▸ DOCUMENT PASSAGE

Top 50 Songs That Tell a Story
Every songwriter approaches his or her craft differently, and there are, ostensibly, as many ways to write a song as there are songs in existence.
But one word you’ll often hear songwriters use is “story,” which implies a plot, characters, a conflict and perhaps a resolution. Just as one can write a novel with these literary tools, one can also condense it down into a song.
Sometimes, it’s based on real-life events, with real people and real outcomes. Other times it’s entirely imaginary, culled from the minds of some exceptionally creative people. But in either case, it can be fun to follow the narrator as they recount a tale, like in the below 50 Short Story Songs.
1. Bob Dylan, “Hurricane”
From: Desire (1976)
“Here comes the story of the Hurricane,” Bob Dylan sings near the top of this 1976 track co-written with Jacques Levy. The eight-plus minute song is about the real-life imprisonment of boxer Rubin “Hurricane” Carter, along with a man named John Artis, who was charged with the murder of three people in Patterson, New Jersey in 1966. They were convicted of the crimes, but Carter maintained his innocence, which Dylan evidently found compelling enough to put into song.
2. The Kinks, “Come Dancing”
From: State of Confusion (1983)
The inspiration behind the Kinks’ “Come Dancing” is as tragic as it is personal. In 1957, Ray and Dave Davies‘ older sister Rene died of a heart attack she suffered while out dancing at the Lyceum Ballroom in London. She was 31 years old. Over 20 years later, Ray used “Come Dancing” to tell a fictional story of a local dance hall where the narrator’s sister used to go, It shuts down for good, replaced with a parking lot.
3. Elton John, “Ticking”
From: Caribou (1974)
In 1974, when Elton John released “Ticking,” mass shootings weren’t exactly as mainstream as they’ve since become, but that was the premise of the fictional song. In it, a young man whose “brain’s just snapped” murders 14 people in a bar in New York City.
4. Harry Chapin, “Cat’s in the Cradle”
From: Verities & Balderdash (1974)
Harry Chapin’s “Cat’s in the Cradle” is a short story in the sense that it fits into a song, but it actually spans an entire lifetime. A father regretfully doesn’t spend much time with his young son, only to find that decades later the roles have been reversed and the son has moved on with a busy life of his own. “Frankly, this song scares me to death,” Chapin, a father of five, once said.
5. Arlo Guthrie, “Alice’s Restaurant Massacree“
From: Alice’s Restaurant (1967)
Arguably the most famous song having to do with Thanksgiving, Arlo Guthrie’s “Alice’s Restaurant Massacree” is a largely true spoken retelling of his own experience illegally dumping trash one evening. (A 1969 film titled Alice’s Restaurant followed.)
6. Rod Stewart, “The Killing of Georgie, Part I and II”
From: A Night on the Town (1976)
It’s not clear exactly who Georgie is in this Rod Stewart song, but what we do know is that he was a friend of Stewart and Ian McLagan of the Faces, a gay man who was murdered by a New Jersey gang. “I only knew him fleetingly,” Stewart told The Guardian in 2016. “He would play songs for us and say, ‘Have you heard this?’ I remember him turning us on to Sam and Dave singing ‘Night Time Is the Right Time.’ I can tell you, he was a hell of a good-looking guy.”

▸ DATA PROVIDED
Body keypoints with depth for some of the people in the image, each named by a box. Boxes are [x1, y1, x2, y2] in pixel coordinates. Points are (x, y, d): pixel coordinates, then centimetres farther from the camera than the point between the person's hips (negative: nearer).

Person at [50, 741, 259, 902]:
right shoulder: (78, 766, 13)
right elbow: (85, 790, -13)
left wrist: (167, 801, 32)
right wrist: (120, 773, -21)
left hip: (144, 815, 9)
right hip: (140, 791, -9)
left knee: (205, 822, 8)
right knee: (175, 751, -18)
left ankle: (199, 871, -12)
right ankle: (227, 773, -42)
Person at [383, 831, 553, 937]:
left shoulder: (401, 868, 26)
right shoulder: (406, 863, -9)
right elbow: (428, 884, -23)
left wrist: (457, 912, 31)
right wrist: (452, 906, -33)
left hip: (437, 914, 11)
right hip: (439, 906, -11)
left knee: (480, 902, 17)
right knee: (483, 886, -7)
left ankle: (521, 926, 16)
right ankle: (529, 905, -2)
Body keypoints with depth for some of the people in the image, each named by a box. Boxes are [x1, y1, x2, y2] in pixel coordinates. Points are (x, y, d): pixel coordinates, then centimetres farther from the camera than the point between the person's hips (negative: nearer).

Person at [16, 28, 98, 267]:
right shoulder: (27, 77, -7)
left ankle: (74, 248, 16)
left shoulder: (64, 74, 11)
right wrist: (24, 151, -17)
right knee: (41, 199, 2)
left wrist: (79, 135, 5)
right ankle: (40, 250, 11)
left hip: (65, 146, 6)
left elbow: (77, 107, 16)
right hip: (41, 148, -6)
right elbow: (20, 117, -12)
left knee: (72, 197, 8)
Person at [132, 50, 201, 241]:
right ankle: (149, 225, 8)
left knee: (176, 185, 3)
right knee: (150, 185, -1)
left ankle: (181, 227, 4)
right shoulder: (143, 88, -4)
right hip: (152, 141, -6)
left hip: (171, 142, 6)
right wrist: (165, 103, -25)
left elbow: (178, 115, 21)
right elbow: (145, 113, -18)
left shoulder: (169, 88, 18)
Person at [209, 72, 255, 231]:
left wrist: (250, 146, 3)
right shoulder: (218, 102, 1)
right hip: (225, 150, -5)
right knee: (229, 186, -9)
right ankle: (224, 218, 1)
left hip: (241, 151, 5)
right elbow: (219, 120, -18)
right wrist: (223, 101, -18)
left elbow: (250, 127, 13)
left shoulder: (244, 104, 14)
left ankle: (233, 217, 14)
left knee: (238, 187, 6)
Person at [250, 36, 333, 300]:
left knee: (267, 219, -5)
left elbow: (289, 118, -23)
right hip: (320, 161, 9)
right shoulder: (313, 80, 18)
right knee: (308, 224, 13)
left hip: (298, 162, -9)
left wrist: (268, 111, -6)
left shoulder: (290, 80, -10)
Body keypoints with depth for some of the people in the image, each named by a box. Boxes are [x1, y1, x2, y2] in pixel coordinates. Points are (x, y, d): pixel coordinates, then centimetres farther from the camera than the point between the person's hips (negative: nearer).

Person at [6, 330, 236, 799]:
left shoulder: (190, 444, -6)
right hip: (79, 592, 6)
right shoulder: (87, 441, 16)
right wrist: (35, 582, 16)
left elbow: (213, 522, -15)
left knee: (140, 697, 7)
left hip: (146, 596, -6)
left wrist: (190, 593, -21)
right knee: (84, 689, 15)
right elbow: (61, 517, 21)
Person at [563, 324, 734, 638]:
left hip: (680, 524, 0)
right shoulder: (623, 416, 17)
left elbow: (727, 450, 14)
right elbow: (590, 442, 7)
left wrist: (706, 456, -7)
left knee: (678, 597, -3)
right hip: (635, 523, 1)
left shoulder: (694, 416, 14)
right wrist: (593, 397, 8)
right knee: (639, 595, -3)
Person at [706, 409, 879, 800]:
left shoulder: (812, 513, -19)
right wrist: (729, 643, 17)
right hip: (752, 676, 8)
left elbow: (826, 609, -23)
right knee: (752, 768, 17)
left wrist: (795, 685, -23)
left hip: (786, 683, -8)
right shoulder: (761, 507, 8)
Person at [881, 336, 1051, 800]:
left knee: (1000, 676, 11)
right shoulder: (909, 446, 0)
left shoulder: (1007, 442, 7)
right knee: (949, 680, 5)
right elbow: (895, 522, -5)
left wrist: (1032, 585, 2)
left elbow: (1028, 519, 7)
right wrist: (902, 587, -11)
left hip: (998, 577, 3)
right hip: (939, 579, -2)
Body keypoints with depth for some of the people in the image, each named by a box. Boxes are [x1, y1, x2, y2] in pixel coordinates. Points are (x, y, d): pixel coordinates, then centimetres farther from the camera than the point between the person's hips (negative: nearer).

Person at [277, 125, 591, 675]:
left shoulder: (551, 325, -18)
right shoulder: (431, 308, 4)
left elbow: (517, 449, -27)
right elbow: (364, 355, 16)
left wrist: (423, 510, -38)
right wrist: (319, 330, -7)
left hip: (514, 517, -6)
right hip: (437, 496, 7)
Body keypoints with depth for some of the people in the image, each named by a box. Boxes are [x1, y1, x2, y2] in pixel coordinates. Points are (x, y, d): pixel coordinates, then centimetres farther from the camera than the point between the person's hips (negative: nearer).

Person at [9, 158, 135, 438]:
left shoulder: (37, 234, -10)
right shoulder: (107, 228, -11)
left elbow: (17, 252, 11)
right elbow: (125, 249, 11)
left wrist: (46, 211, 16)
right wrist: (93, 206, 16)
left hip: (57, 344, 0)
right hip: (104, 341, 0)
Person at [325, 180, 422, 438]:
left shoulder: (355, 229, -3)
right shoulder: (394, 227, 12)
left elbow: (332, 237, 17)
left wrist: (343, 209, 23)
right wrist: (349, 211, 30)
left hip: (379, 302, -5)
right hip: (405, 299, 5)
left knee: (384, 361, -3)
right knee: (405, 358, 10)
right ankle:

▸ TASKS TO PERFORM
A - In the records above, copy out every line from the one containing "right shoulder: (431, 308, 4)" down to the one containing "left wrist: (343, 209, 23)", both included, character for character.
B - Pick up the article on songs that tell a story where it ends and keep writing.

▸ TASK ANSWERS
A -
right shoulder: (431, 308, 4)
left elbow: (517, 449, -27)
right elbow: (364, 355, 16)
left wrist: (423, 510, -38)
right wrist: (319, 330, -7)
left hip: (514, 517, -6)
right hip: (437, 496, 7)
Body keypoints with depth for some of the people in the image, each named by a box. Boxes are [x1, y1, x2, y2] in pixel coordinates. Points are (x, y, d): pixel coordinates, then centimetres farther from the camera than the point between the person's hips (negative: nearer).

Person at [9, 158, 135, 438]:
left shoulder: (37, 234, -10)
right shoulder: (107, 228, -11)
left elbow: (17, 252, 11)
right elbow: (125, 249, 11)
left wrist: (46, 211, 16)
right wrist: (93, 206, 16)
left hip: (57, 344, 0)
right hip: (104, 341, 0)
Person at [325, 180, 422, 438]:
left shoulder: (355, 229, -3)
right shoulder: (394, 227, 12)
left elbow: (332, 237, 17)
left wrist: (343, 209, 23)

B -
7. Tom Petty and the Heartbreakers, “Into the Great Wide Open”
From: Into the Great Wide Open (1991)
Co-written with Jeff Lynne, Tom Petty’s “Into the Great Wide Open” recounts the adventures of Eddie, a fresh-faced high school graduate who sets off for Los Angeles and winds up a musician. But rock ‘n’ roll life turns out to be less glamorous than expected…
8. Johnny Cash, “A Boy Named Sue”
From: At San Quentin (1969)
Johnny Cash did not write “A Boy Named Sue,” that was children’s author Shel Silverstein’s doing, but Cash recorded it for his 1969 live album, At San Quentin. It told the story of a boy whose father left home when he was three years old, later seeking revenge against him for naming his something so untraditional.
9. The Traveling Wilburys, “Tweeter and the Monkey Man”
From: Traveling Wilburys Vol. 1 (1988)
As George Harrison would remember it, the beginning of “Tweeter and the Monkey Man” came about as he and Jeff Lynne sat around one afternoon listening to Bob Dylan and Tom Petty talk about “all this stuff that didn’t make much sense.” Nevertheless, it turned into this track, an outlandish story about a pair of drug dealers in New Jersey, where “anything’s legal as long as you don’t get caught.”
10. Gordon Lightfoot, “The Wreck of the Edmund Fitzgerald”
From: Summertime Dream (1976)
It might be the most famous song about a boat ever written: Gordon Lightfoot’s “The Wreck of the Edmund Fitzgerald.” It’s less short story than it is mini history lesson, as Lightfoot starts by describing “the pride of the American side” beginning its journey to Cleveland. But the boat never made it to its intended destination.
11. The Beatles, “Rocky Raccoon”
From: White Album (1968)
“Now somewhere in the Black Mountain Hills of Dakota there lived a young boy named Rocky Raccoon,” Paul McCartney sings at the top of this White Album track. What follows is the story of Rocky’s quest to win back his woman from another man in a classic Western shootout. The town clearly ain’t big enough for the two of them.
12. Simon and Garfunkel, “The Boxer”
From:
“I am just a poor boy though my story’s seldom told,” begins Simon & Garfunkel’s “The Boxer.” You can’t exactly call it autobiographical, considering the boy in the story moves to New York City to find work while both Paul Simon and Art Garfunkel hail from there originally. The boy apparently receives no job offers, but chooses to stay — “the fighter still remains.”
13. The Band, “The Night They Drove Old Dixie Down”
From: The Band (1969)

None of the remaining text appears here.